ARTICLE AD BOX
Liputan6.com, Jakarta Fenomena gerhana bulan total akan menghiasi langit pada 7 8 September mendatang. Pada momen langka ini, bayangan Bumi akan menutupi piringan bulan sepenuhnya. Ini akan membuat satelit alami kita tampak bercahaya merah gelap atau yang dikenal sebagai blood moon.
Menurut laporan Space, gerhana bulan kali ini akan terlihat sepenuhnya di sebagian besar wilayah Asia, Australia Barat, hingga Eropa Timur. Sementara negara seperti Spanyol dan Norwegia hanya akan menyaksikan sebagian gerhana.
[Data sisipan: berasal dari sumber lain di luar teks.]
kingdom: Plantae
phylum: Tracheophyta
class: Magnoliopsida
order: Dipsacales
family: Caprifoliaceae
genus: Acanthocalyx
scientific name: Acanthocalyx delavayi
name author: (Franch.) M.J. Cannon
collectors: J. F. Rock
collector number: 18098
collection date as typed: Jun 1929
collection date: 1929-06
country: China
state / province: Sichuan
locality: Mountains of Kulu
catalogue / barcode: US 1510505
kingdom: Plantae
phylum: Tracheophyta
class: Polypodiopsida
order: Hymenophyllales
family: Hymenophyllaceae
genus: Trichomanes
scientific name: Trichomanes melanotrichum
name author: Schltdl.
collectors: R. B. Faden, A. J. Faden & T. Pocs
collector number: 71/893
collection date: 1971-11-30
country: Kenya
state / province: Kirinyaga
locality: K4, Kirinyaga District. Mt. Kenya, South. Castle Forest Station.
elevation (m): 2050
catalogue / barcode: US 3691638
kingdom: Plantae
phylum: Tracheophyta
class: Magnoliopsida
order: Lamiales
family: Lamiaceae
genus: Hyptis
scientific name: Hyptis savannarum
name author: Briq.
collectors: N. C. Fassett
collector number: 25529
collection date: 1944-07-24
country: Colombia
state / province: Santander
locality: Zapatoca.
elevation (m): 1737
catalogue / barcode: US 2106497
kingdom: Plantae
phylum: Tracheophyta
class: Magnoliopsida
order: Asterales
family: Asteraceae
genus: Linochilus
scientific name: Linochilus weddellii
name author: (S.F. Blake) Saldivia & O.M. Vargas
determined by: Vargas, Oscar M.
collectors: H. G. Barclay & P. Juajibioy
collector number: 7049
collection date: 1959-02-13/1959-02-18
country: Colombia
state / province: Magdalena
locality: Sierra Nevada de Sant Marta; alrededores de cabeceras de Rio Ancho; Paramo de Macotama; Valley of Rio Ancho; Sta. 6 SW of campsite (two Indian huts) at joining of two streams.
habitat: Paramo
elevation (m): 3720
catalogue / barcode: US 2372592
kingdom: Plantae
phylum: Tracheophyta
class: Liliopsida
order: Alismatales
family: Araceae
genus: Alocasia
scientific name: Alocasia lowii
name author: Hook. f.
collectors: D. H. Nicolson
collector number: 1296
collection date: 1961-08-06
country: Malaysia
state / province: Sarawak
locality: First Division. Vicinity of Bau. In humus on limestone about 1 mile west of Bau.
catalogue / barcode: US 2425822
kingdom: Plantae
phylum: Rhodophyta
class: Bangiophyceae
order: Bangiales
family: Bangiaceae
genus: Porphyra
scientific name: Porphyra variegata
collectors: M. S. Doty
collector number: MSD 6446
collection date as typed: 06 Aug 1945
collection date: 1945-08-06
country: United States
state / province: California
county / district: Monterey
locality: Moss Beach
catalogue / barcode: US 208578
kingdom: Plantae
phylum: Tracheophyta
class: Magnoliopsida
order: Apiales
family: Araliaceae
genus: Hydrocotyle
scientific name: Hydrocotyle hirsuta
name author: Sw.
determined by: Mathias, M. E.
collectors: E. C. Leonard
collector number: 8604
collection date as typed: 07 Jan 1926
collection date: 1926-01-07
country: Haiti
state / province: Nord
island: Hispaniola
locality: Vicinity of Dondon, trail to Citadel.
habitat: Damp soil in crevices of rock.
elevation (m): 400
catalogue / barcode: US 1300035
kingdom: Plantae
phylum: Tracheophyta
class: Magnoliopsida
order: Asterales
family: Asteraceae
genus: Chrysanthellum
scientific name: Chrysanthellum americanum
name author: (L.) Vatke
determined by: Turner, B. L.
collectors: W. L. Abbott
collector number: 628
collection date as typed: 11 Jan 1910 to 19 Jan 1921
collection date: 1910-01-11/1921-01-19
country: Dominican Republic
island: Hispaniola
Jadwal gerhana bulan total di Indonesia dapat disaksikan mulai 7 September 2025 tengah malam hingga 8 September dini hari.
Di Indonesia bagian Barat, gerhana bulan total berlangsung antara pukul 22.26.56 WIB hingga 03.56.34 WIB. Sementara fase gerhana di Indonesia bagian tengah terjadi antara pukul 23.26.56 Wita hingga 04.56.34 Wita. Serta bagian timur fase gerhana terjadi antara pukul 00.26.26 WIT hingga 05.56.34 WIT.
Lalu, bolehkah melihat gerhana bulan total tanpa pelindung mata?
Berbeda dengan gerhana matahari yang bisa membahayakan penglihatan, gerhana bulan tidak menimbulkan risiko bagi kesehatan mata, seperti yang dilansir dari Only My Health.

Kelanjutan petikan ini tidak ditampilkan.